I take it that for the purposes of the Redemption Summit we are using the word in a broad sense, to denote the action s whereby God rescues human beings, and if we are being biblical the whole cosmos, from the state of sin, decay, and death to which they have become subject.
These big, somewhat floppy terms can get in the way, not least because Paul uses them in a much more precise sense, so that most of them fit together snugly in his mind like adjacent, but not identical, pieces of a jigsaw.
The one remaining Pauline  use of the word, Colossians 1: 14, belongs with Romans 3: 24 and Ephesians DJ Mad-E-Fact* - The Hustle Nevertheless, I Flying Junk = フライング・ジャンク - 10cc - The Original Soundtrack attempt a proposal, at least for the sake of discussion.
Understanding how the cross in particular functions in each of these will take us close to a presentation of the heart of his theology. Perhaps the most obvious point at least, thus it seems to me is Romans 6, where those in Christ come through the waters of baptism, symbolizing the dying and rising of and with Christ, and so pass from the slavery of sin to the new life of sanctification.

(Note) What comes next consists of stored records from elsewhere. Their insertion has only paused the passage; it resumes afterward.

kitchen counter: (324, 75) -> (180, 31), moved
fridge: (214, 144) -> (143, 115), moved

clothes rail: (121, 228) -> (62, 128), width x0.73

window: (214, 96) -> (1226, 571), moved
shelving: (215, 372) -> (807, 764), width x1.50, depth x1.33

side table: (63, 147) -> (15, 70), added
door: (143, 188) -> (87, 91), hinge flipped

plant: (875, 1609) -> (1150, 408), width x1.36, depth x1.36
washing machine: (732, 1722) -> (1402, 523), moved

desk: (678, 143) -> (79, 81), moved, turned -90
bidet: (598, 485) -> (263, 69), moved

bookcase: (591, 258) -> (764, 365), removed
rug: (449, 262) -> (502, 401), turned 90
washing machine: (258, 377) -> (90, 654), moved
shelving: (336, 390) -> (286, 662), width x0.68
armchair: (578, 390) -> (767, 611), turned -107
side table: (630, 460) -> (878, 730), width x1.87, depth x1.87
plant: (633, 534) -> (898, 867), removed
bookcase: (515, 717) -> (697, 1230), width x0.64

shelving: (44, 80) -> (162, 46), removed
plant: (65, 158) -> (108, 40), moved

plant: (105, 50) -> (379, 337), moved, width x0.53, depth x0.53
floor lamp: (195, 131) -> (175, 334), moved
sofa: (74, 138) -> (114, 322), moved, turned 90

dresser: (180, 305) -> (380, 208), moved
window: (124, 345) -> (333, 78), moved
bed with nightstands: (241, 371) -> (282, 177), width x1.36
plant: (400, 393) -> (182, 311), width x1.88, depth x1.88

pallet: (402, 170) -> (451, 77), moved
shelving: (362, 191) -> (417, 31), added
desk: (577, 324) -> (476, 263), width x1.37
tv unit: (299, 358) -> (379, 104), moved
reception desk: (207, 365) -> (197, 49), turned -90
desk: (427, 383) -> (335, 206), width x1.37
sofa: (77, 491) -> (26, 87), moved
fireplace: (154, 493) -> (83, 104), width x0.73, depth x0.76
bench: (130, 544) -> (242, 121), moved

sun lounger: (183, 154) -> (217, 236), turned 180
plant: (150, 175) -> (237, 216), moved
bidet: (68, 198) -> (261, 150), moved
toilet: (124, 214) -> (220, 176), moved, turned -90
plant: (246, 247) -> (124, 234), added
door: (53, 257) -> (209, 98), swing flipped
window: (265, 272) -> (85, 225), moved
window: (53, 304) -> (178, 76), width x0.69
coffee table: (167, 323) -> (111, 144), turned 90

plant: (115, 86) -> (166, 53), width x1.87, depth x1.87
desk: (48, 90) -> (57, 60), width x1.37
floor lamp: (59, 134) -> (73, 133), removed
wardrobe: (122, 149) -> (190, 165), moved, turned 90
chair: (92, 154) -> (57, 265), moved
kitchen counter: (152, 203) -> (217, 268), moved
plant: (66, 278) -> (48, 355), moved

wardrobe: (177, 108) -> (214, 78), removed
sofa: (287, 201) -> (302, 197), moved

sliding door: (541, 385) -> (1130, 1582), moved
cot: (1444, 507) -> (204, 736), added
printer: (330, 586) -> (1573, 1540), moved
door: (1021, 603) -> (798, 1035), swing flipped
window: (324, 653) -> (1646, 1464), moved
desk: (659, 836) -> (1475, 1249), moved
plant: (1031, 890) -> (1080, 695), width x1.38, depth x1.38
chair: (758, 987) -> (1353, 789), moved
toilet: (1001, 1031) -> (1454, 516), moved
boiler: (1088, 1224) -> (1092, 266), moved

As indicated above. Israel was once again enslaved to the pagans, as in Egypt, and God would act decisively on her behalf. This is, to choose a couple of examples at random, the message of the last chapters of the Wisdom of Solomon, or of the final segments Redemption - P.N.B.
- Redemption / I Criticize / Dirty Money Tobit. If exile is the problem, the servant is the answer—at least according to Isaiah Though this remains controversial, I now regard it as a fixed point that Paul made extensive though subtle use of the servant songs at several places in his writings, and, we may infer from his almost casual references, at considerably more places in the thinking that lay behind the writings we have. If we could answer this more satisfactorily we would take another large step, I think, to integrating several other aspects of his thought.
These are the narratives—the exodus, the return from exile, the offering of sacrifices—which help to frame and shape the seven key stories which Paul is telling, in each of which the redeeming death of Jesus the Messiah is the central point. I must now set them out one by one before attempting integration. The first story Paul tells, by implication throughout, is that of creation and new creation. A consistently Jewish thinker, Paul never imagines that creation is evil; it is the good creation of the good God, and to be enjoyed as such.
But, in line with much apocalyptic thought, Paul believes that God is planning to renew creation, to bring it out of its present state of decay and death and into the new world where it would find its true fulfilment.
The classic passage for this is of course Rom. This explains why, at the end of Galatians 6:Paul can suddenly broaden the horizon of what has been up till then a sharply focused discussion. Forbid it, Lord, that I should boast, Save in the cross of Christ my God; All the vain things that charm me most, I sacrifice them to his blood. Demands my soul, my life, my all.
The world as a whole has been crucified in the crucifixion of the Messiah, and a new world has been brought to birth.